Reviewed by: Gareth Drawbridge
Review made possible by: Empire Entertainment
“They’re everyday people doing extraordinary things. Anyone can be a hero. You don’t need to have a cape to be a hero,” said Kristina Rivera, one of the producers of the biographical drama The 15:17 to Paris.
Directed by the legendary Clint Eastwood, the film tells the true story of three friends, Spencer Stone, Anthony Sadler and Alek Skarlatos, who stopped the 2015 Thalys train attack.
On August 2015, the trio departed from the Amsterdam Centraal station on the 15:17 to Paris. While en route, a gunman emerged from the bathroom and, after a brief altercation with two passengers, Damien A and Mark Moogalian, which resulted in Moogalian being shot, the assailant made his way into the passenger car.
Armed and dangerous, the gunman was about to open fire when his rifle jammed.
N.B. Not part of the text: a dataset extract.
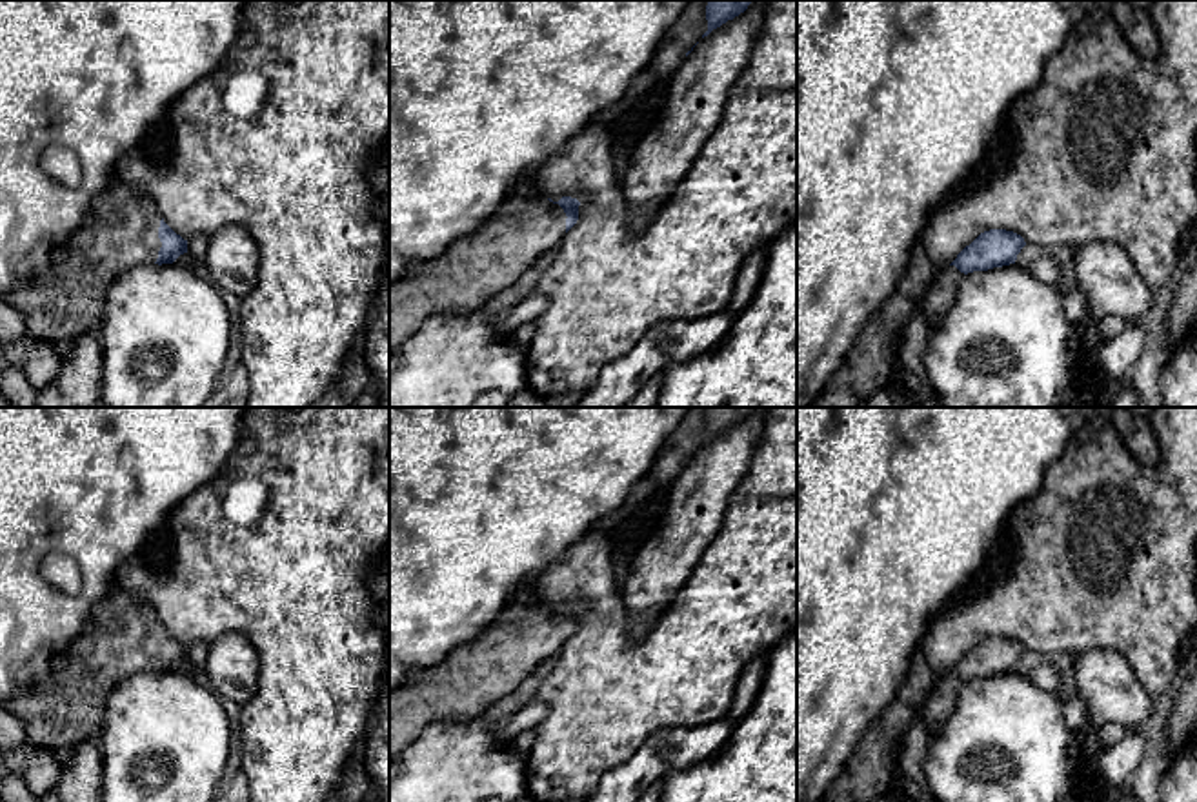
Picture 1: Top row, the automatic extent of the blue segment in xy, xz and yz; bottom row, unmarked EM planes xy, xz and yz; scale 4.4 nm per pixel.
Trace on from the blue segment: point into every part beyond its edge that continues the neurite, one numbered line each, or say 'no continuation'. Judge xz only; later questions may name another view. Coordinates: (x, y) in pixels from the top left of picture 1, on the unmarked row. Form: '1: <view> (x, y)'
1: xz (462, 686)

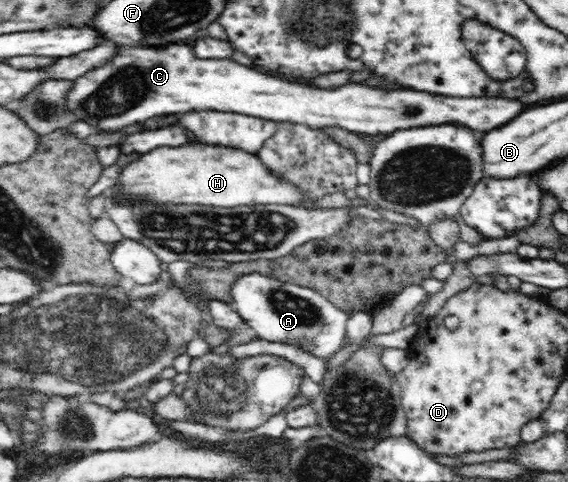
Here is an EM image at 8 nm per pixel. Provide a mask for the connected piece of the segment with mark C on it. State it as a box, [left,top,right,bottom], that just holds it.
[64,43,528,139]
It was at this moment that Stone, Sadler and Skarlatos, sprang into action and tackled the shooter, who retaliated by pulling out a box cutter. Despite being severely cut on the hand, neck and head, Stone managed to get the attacker in a chokehold while Skarlatos used the rifle to knock the man out. With the help of some of the other passengers the friends used a shirt to tie up the gunman.
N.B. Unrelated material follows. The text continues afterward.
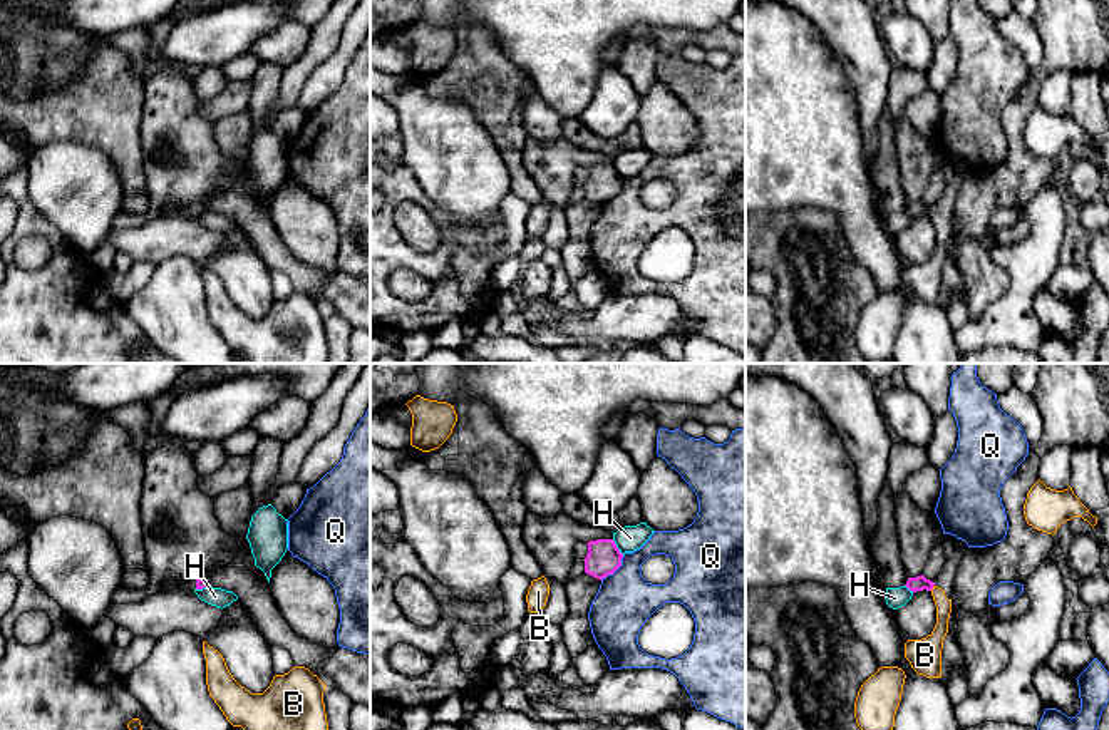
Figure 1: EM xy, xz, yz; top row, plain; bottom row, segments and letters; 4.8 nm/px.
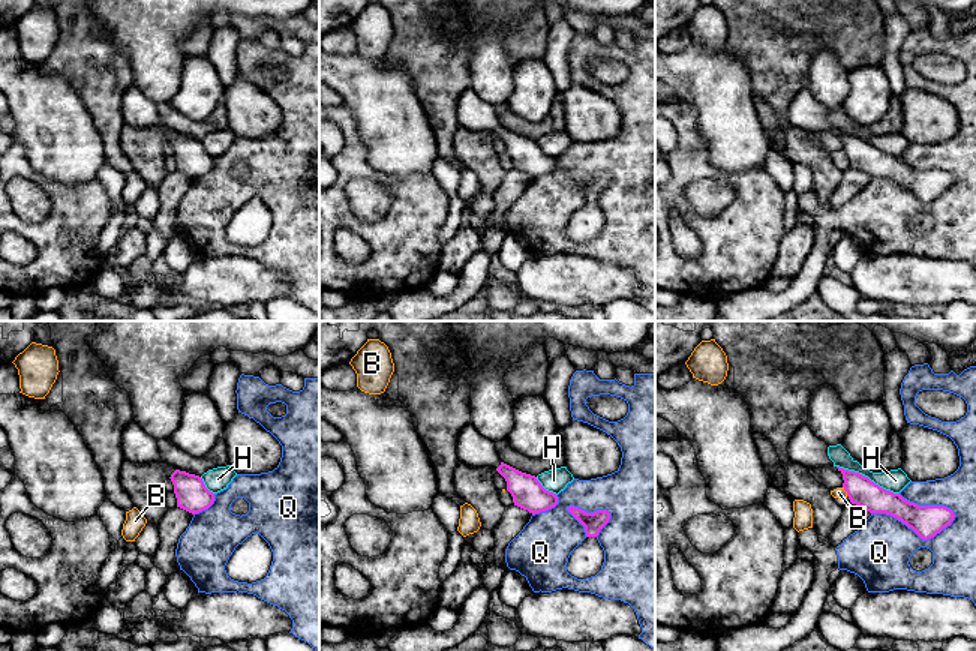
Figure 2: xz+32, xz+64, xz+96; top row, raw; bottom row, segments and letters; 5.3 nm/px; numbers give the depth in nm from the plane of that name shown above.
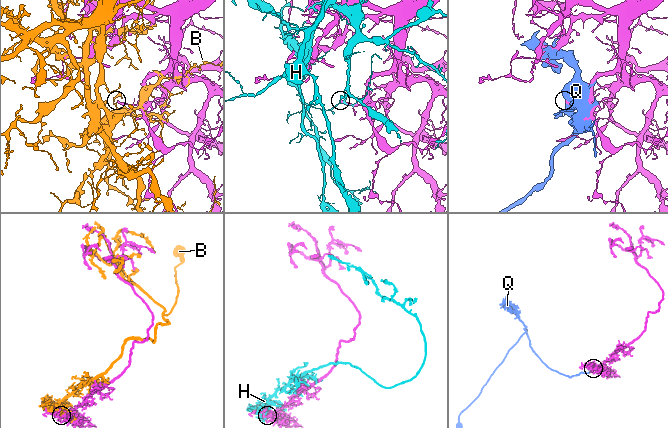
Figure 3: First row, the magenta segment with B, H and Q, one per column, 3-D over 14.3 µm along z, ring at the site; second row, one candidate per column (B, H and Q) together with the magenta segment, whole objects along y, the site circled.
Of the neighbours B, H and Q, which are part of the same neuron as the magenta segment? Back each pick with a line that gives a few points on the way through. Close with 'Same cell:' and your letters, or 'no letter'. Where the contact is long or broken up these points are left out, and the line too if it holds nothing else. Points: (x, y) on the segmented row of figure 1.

In the aftermath of the thwarted attack, the three friends were recognised as heroes of the French Republic and it wasn’t long before Hollywood came calling.
Based on the book, The 15:17 to Paris: The True Story of a Terrorist, a Train, and Three American Heroes, by Jeffrey E Stern, Spencer Stone, Anthony Sadler and Alek Skarlatos, the film focuses on the lives of the three friends and the events leading up to that fateful day when they boarded the train.
Eastwood certainly has a natural talent for bringing true-life stories to the screen and The 15:17 to Paris is another tour de force. He has not sensationalised the story and has added to the realism by shooting on location and casting the three friends as themselves – a bold move which definitely paid off.
Despite the heroic deeds of Stone, Sadler and Skarlatos, there is also a chilling angle to the film when one thinks about the recent terror attacks and high school shootings, and it leaves viewers wondering how tragic the train ride could have been had the gunman’s rifle not jammed when it did.
For fans of biographical films, true-life dramas do not get any more realistic than this.
The 15:17 to Paris is now available on DVD.